Recently I was at a group function and I got sandwiched between two C-section Mamas – that is, women who’d delivered their first babies this way and were planning / had planned future births to be surgical ones – who related their experiences. One of them professed a preference to repeat surgery should she become pregnant again, and by partial way of explanation said, “I’ve already ruined this part of my body [gesturing toward abdomen], I don’t want to blow out, you know [gestures toward crotch] … too!” This gave me a giggle, although part of me wondered if a great deal of people really believe your vagina blows out if you give birth through it. I’m picturing something like a tattered fruit rollup or one of those tire fragments you see on the freeway (and in case you were curious, mine seems to have held up rather well – in fact, has even sustained some improvements). I was content to listen for a while without comment – but the “birth choices” conversation carried on long enough that I eventually weighed in with my own experiences and opinions.
One thing I’ve learned from new Mamas is that the subject of birth can be controversial. Even among good friends, the tension in the room can amp up a bit when the subjects of labor, the use of medicine or drugs, safety issues, and pain tolerance comes up.
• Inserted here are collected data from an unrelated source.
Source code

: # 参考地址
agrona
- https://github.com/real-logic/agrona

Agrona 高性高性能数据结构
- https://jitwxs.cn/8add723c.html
I think this urge to discuss and defend fades with time, since I do not hear too many detailed birth stories from women in my mother’s generation (some of them are quite dismissive that we care as much as we do, damn their eyes). I’m guessing that usually by the time your youngest child is in primary school your birth story / stories have been alloted to a Cliff Notes version and you’ve made peace with how it all went down. But in my microcosm these last few years I have heard birth stories told back to back for hours on end at these functions.
Women aren’t silly, though, to care – whatever differing opinions they may have and however passionately (and occasionally ignorantly) they may hold them. Birth is as major as death and as universal, and how we give birth effects every aspect of how we nurture. There’s also the subjective experience itself. Honestly, birth can feel empowering and life-changing like nothing else (it can also feel like a drawn-out, confusing torture session; a clinical procedure softened by narcotics and culminating in a pink baby swaddled in arms; or a horrible nightmare suffused with deep strains of anger and mistrust). It can feel like you climbed a mountain all by yourself – a spiritual, emotional, and physical ordeal that you kick the ass of on your own terms and under your own power. Not all women are fortunate to have this kind of birth – but I’d like all women to get a shot, a truly informed choice, in the whole business, and our culture is nowhere close.